Do erosion control blankets biodegrade?
Erosion control blankets will biodegrade at different levels, depending on the materials used to construct the blanket and the conditions in your location. In general, a majority of the erosion control blankets offered here are built using natural fibers such as straw, coconut coir, wood fibers, and photodegradable jute and polypropylene netting. This allows many of our natural products to biodegrade over time to enrich your surrounding areas.
Straw vs. Coconut Fiber Blankets
The main difference you will find between a straw and coconut fiber blanket will be in terms of its strength and life duration. While straw blankets tend to biodegrade over shorter periods of time (typically 6 months to 2 years), coir erosion control mats will feature additional strength that allows them to slowly biodegrade over several years (typically 4 to 6 years). The main reason for this difference will revolve around the coir material and its natural construction.
Coconut Coir Fiber
The coconut coir fiber is created using the husks of coconuts. These husks have be cured over time to develop strengthened coir fibers. These fibers offer increased strength that provides increased erosion control in demanding conditions.

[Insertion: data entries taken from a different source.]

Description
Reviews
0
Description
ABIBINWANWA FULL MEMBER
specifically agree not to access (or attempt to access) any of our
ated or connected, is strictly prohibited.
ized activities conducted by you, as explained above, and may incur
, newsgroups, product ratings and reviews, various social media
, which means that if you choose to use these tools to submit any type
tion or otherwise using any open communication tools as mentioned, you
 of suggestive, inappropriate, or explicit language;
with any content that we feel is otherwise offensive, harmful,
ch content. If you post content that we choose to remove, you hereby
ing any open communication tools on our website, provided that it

Choosing a Natural Erosion Control Mat
Choosing the right erosion control mat for your location will be highly dependant on several different factors, including several conditions of your location. Typical factors you will want to take into consideration when choosing a mat include the following:
- Slope: A majority of our mats are rated for slopes anywhere from 3:1 to 1:1 in size. 3:1 slopes will be flatter and may require low-level erosion control. 1:1 slopes, by contrast, will be significantly steeper and will require tougher erosion control options, such as coir.
- Flow: Often used along banks, streams, and shores, choosing an erosion control mat is also dependant on the water flow in your location. Higher flows will require stronger mats, such as the coir or coconut fiber material, while low flows may only require straw or wood fiber.